• RECORDS TO USE
[Start of Attachment]

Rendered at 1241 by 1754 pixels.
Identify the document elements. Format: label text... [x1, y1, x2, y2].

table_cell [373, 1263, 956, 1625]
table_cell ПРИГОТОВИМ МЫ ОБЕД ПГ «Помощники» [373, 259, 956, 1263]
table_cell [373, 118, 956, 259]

[End of Attachment]
[Start of Attachment]

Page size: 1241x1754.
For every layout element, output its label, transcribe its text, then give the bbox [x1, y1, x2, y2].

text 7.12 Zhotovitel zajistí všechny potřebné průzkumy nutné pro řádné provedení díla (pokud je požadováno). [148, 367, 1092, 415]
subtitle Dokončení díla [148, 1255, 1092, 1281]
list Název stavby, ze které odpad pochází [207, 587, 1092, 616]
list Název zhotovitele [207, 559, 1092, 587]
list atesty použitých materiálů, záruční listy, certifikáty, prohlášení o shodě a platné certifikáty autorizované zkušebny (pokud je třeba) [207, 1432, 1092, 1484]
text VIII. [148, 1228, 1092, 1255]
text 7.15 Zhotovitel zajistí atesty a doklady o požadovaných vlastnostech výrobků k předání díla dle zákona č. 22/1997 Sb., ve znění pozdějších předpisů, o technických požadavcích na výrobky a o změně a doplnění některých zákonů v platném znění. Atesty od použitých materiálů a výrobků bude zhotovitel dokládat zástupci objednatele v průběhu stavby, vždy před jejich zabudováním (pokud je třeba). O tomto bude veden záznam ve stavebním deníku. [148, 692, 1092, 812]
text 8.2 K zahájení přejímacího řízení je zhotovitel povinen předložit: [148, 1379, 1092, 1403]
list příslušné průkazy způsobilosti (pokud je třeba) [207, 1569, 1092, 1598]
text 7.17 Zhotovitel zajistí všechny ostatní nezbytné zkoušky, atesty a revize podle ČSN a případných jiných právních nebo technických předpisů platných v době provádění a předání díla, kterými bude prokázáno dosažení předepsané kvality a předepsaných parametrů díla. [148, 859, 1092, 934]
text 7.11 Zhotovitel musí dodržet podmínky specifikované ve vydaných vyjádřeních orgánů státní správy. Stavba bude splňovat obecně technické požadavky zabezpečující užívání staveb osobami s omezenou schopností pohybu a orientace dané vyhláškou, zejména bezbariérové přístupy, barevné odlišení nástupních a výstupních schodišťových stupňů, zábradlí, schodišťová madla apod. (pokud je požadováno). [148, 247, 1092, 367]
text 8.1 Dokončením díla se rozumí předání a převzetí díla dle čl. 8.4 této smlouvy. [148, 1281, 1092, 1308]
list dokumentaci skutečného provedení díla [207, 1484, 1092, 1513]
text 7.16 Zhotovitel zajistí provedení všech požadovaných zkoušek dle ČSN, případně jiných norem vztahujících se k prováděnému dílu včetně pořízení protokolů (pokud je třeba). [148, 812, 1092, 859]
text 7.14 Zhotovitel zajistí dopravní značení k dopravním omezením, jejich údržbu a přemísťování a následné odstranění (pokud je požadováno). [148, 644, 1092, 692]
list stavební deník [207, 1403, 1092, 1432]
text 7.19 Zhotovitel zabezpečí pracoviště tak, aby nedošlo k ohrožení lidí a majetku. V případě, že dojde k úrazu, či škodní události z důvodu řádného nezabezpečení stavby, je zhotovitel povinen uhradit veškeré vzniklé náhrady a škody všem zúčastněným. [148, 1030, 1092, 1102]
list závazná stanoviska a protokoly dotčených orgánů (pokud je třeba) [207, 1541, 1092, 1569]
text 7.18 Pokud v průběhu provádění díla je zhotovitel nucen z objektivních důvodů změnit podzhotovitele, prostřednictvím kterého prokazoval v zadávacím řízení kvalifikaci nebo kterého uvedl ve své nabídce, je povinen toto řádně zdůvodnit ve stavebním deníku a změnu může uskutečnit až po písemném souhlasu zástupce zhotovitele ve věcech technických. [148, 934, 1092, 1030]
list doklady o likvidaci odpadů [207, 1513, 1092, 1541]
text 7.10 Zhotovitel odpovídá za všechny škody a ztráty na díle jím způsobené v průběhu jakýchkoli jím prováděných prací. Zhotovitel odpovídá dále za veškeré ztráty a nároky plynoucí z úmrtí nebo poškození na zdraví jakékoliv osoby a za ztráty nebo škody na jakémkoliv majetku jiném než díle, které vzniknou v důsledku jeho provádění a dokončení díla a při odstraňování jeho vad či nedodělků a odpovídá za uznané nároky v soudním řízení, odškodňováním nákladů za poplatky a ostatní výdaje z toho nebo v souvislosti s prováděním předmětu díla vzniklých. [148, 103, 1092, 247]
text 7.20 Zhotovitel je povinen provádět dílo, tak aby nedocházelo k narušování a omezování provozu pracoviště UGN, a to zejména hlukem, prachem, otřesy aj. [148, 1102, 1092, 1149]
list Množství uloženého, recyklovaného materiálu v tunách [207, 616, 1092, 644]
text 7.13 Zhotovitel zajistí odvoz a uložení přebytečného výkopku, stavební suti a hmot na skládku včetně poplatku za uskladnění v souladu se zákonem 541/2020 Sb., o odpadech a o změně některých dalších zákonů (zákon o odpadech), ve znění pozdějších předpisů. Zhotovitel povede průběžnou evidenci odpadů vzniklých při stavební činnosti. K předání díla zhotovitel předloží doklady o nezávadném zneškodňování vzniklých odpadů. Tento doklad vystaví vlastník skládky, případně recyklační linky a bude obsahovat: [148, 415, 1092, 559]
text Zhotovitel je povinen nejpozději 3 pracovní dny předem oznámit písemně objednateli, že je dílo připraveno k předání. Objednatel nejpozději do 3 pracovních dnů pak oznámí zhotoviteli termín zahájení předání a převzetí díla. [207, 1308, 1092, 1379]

[End of Attachment]

• REQUEST
Looking at the records above, return exactly the lines from the line with "Identify the document" to the line with "table_cell [373, 118, 956, 259]", both ends included.

• SOLUTION BELOW
Identify the document elements. Format: label text... [x1, y1, x2, y2].

table_cell [373, 1263, 956, 1625]
table_cell ПРИГОТОВИМ МЫ ОБЕД ПГ «Помощники» [373, 259, 956, 1263]
table_cell [373, 118, 956, 259]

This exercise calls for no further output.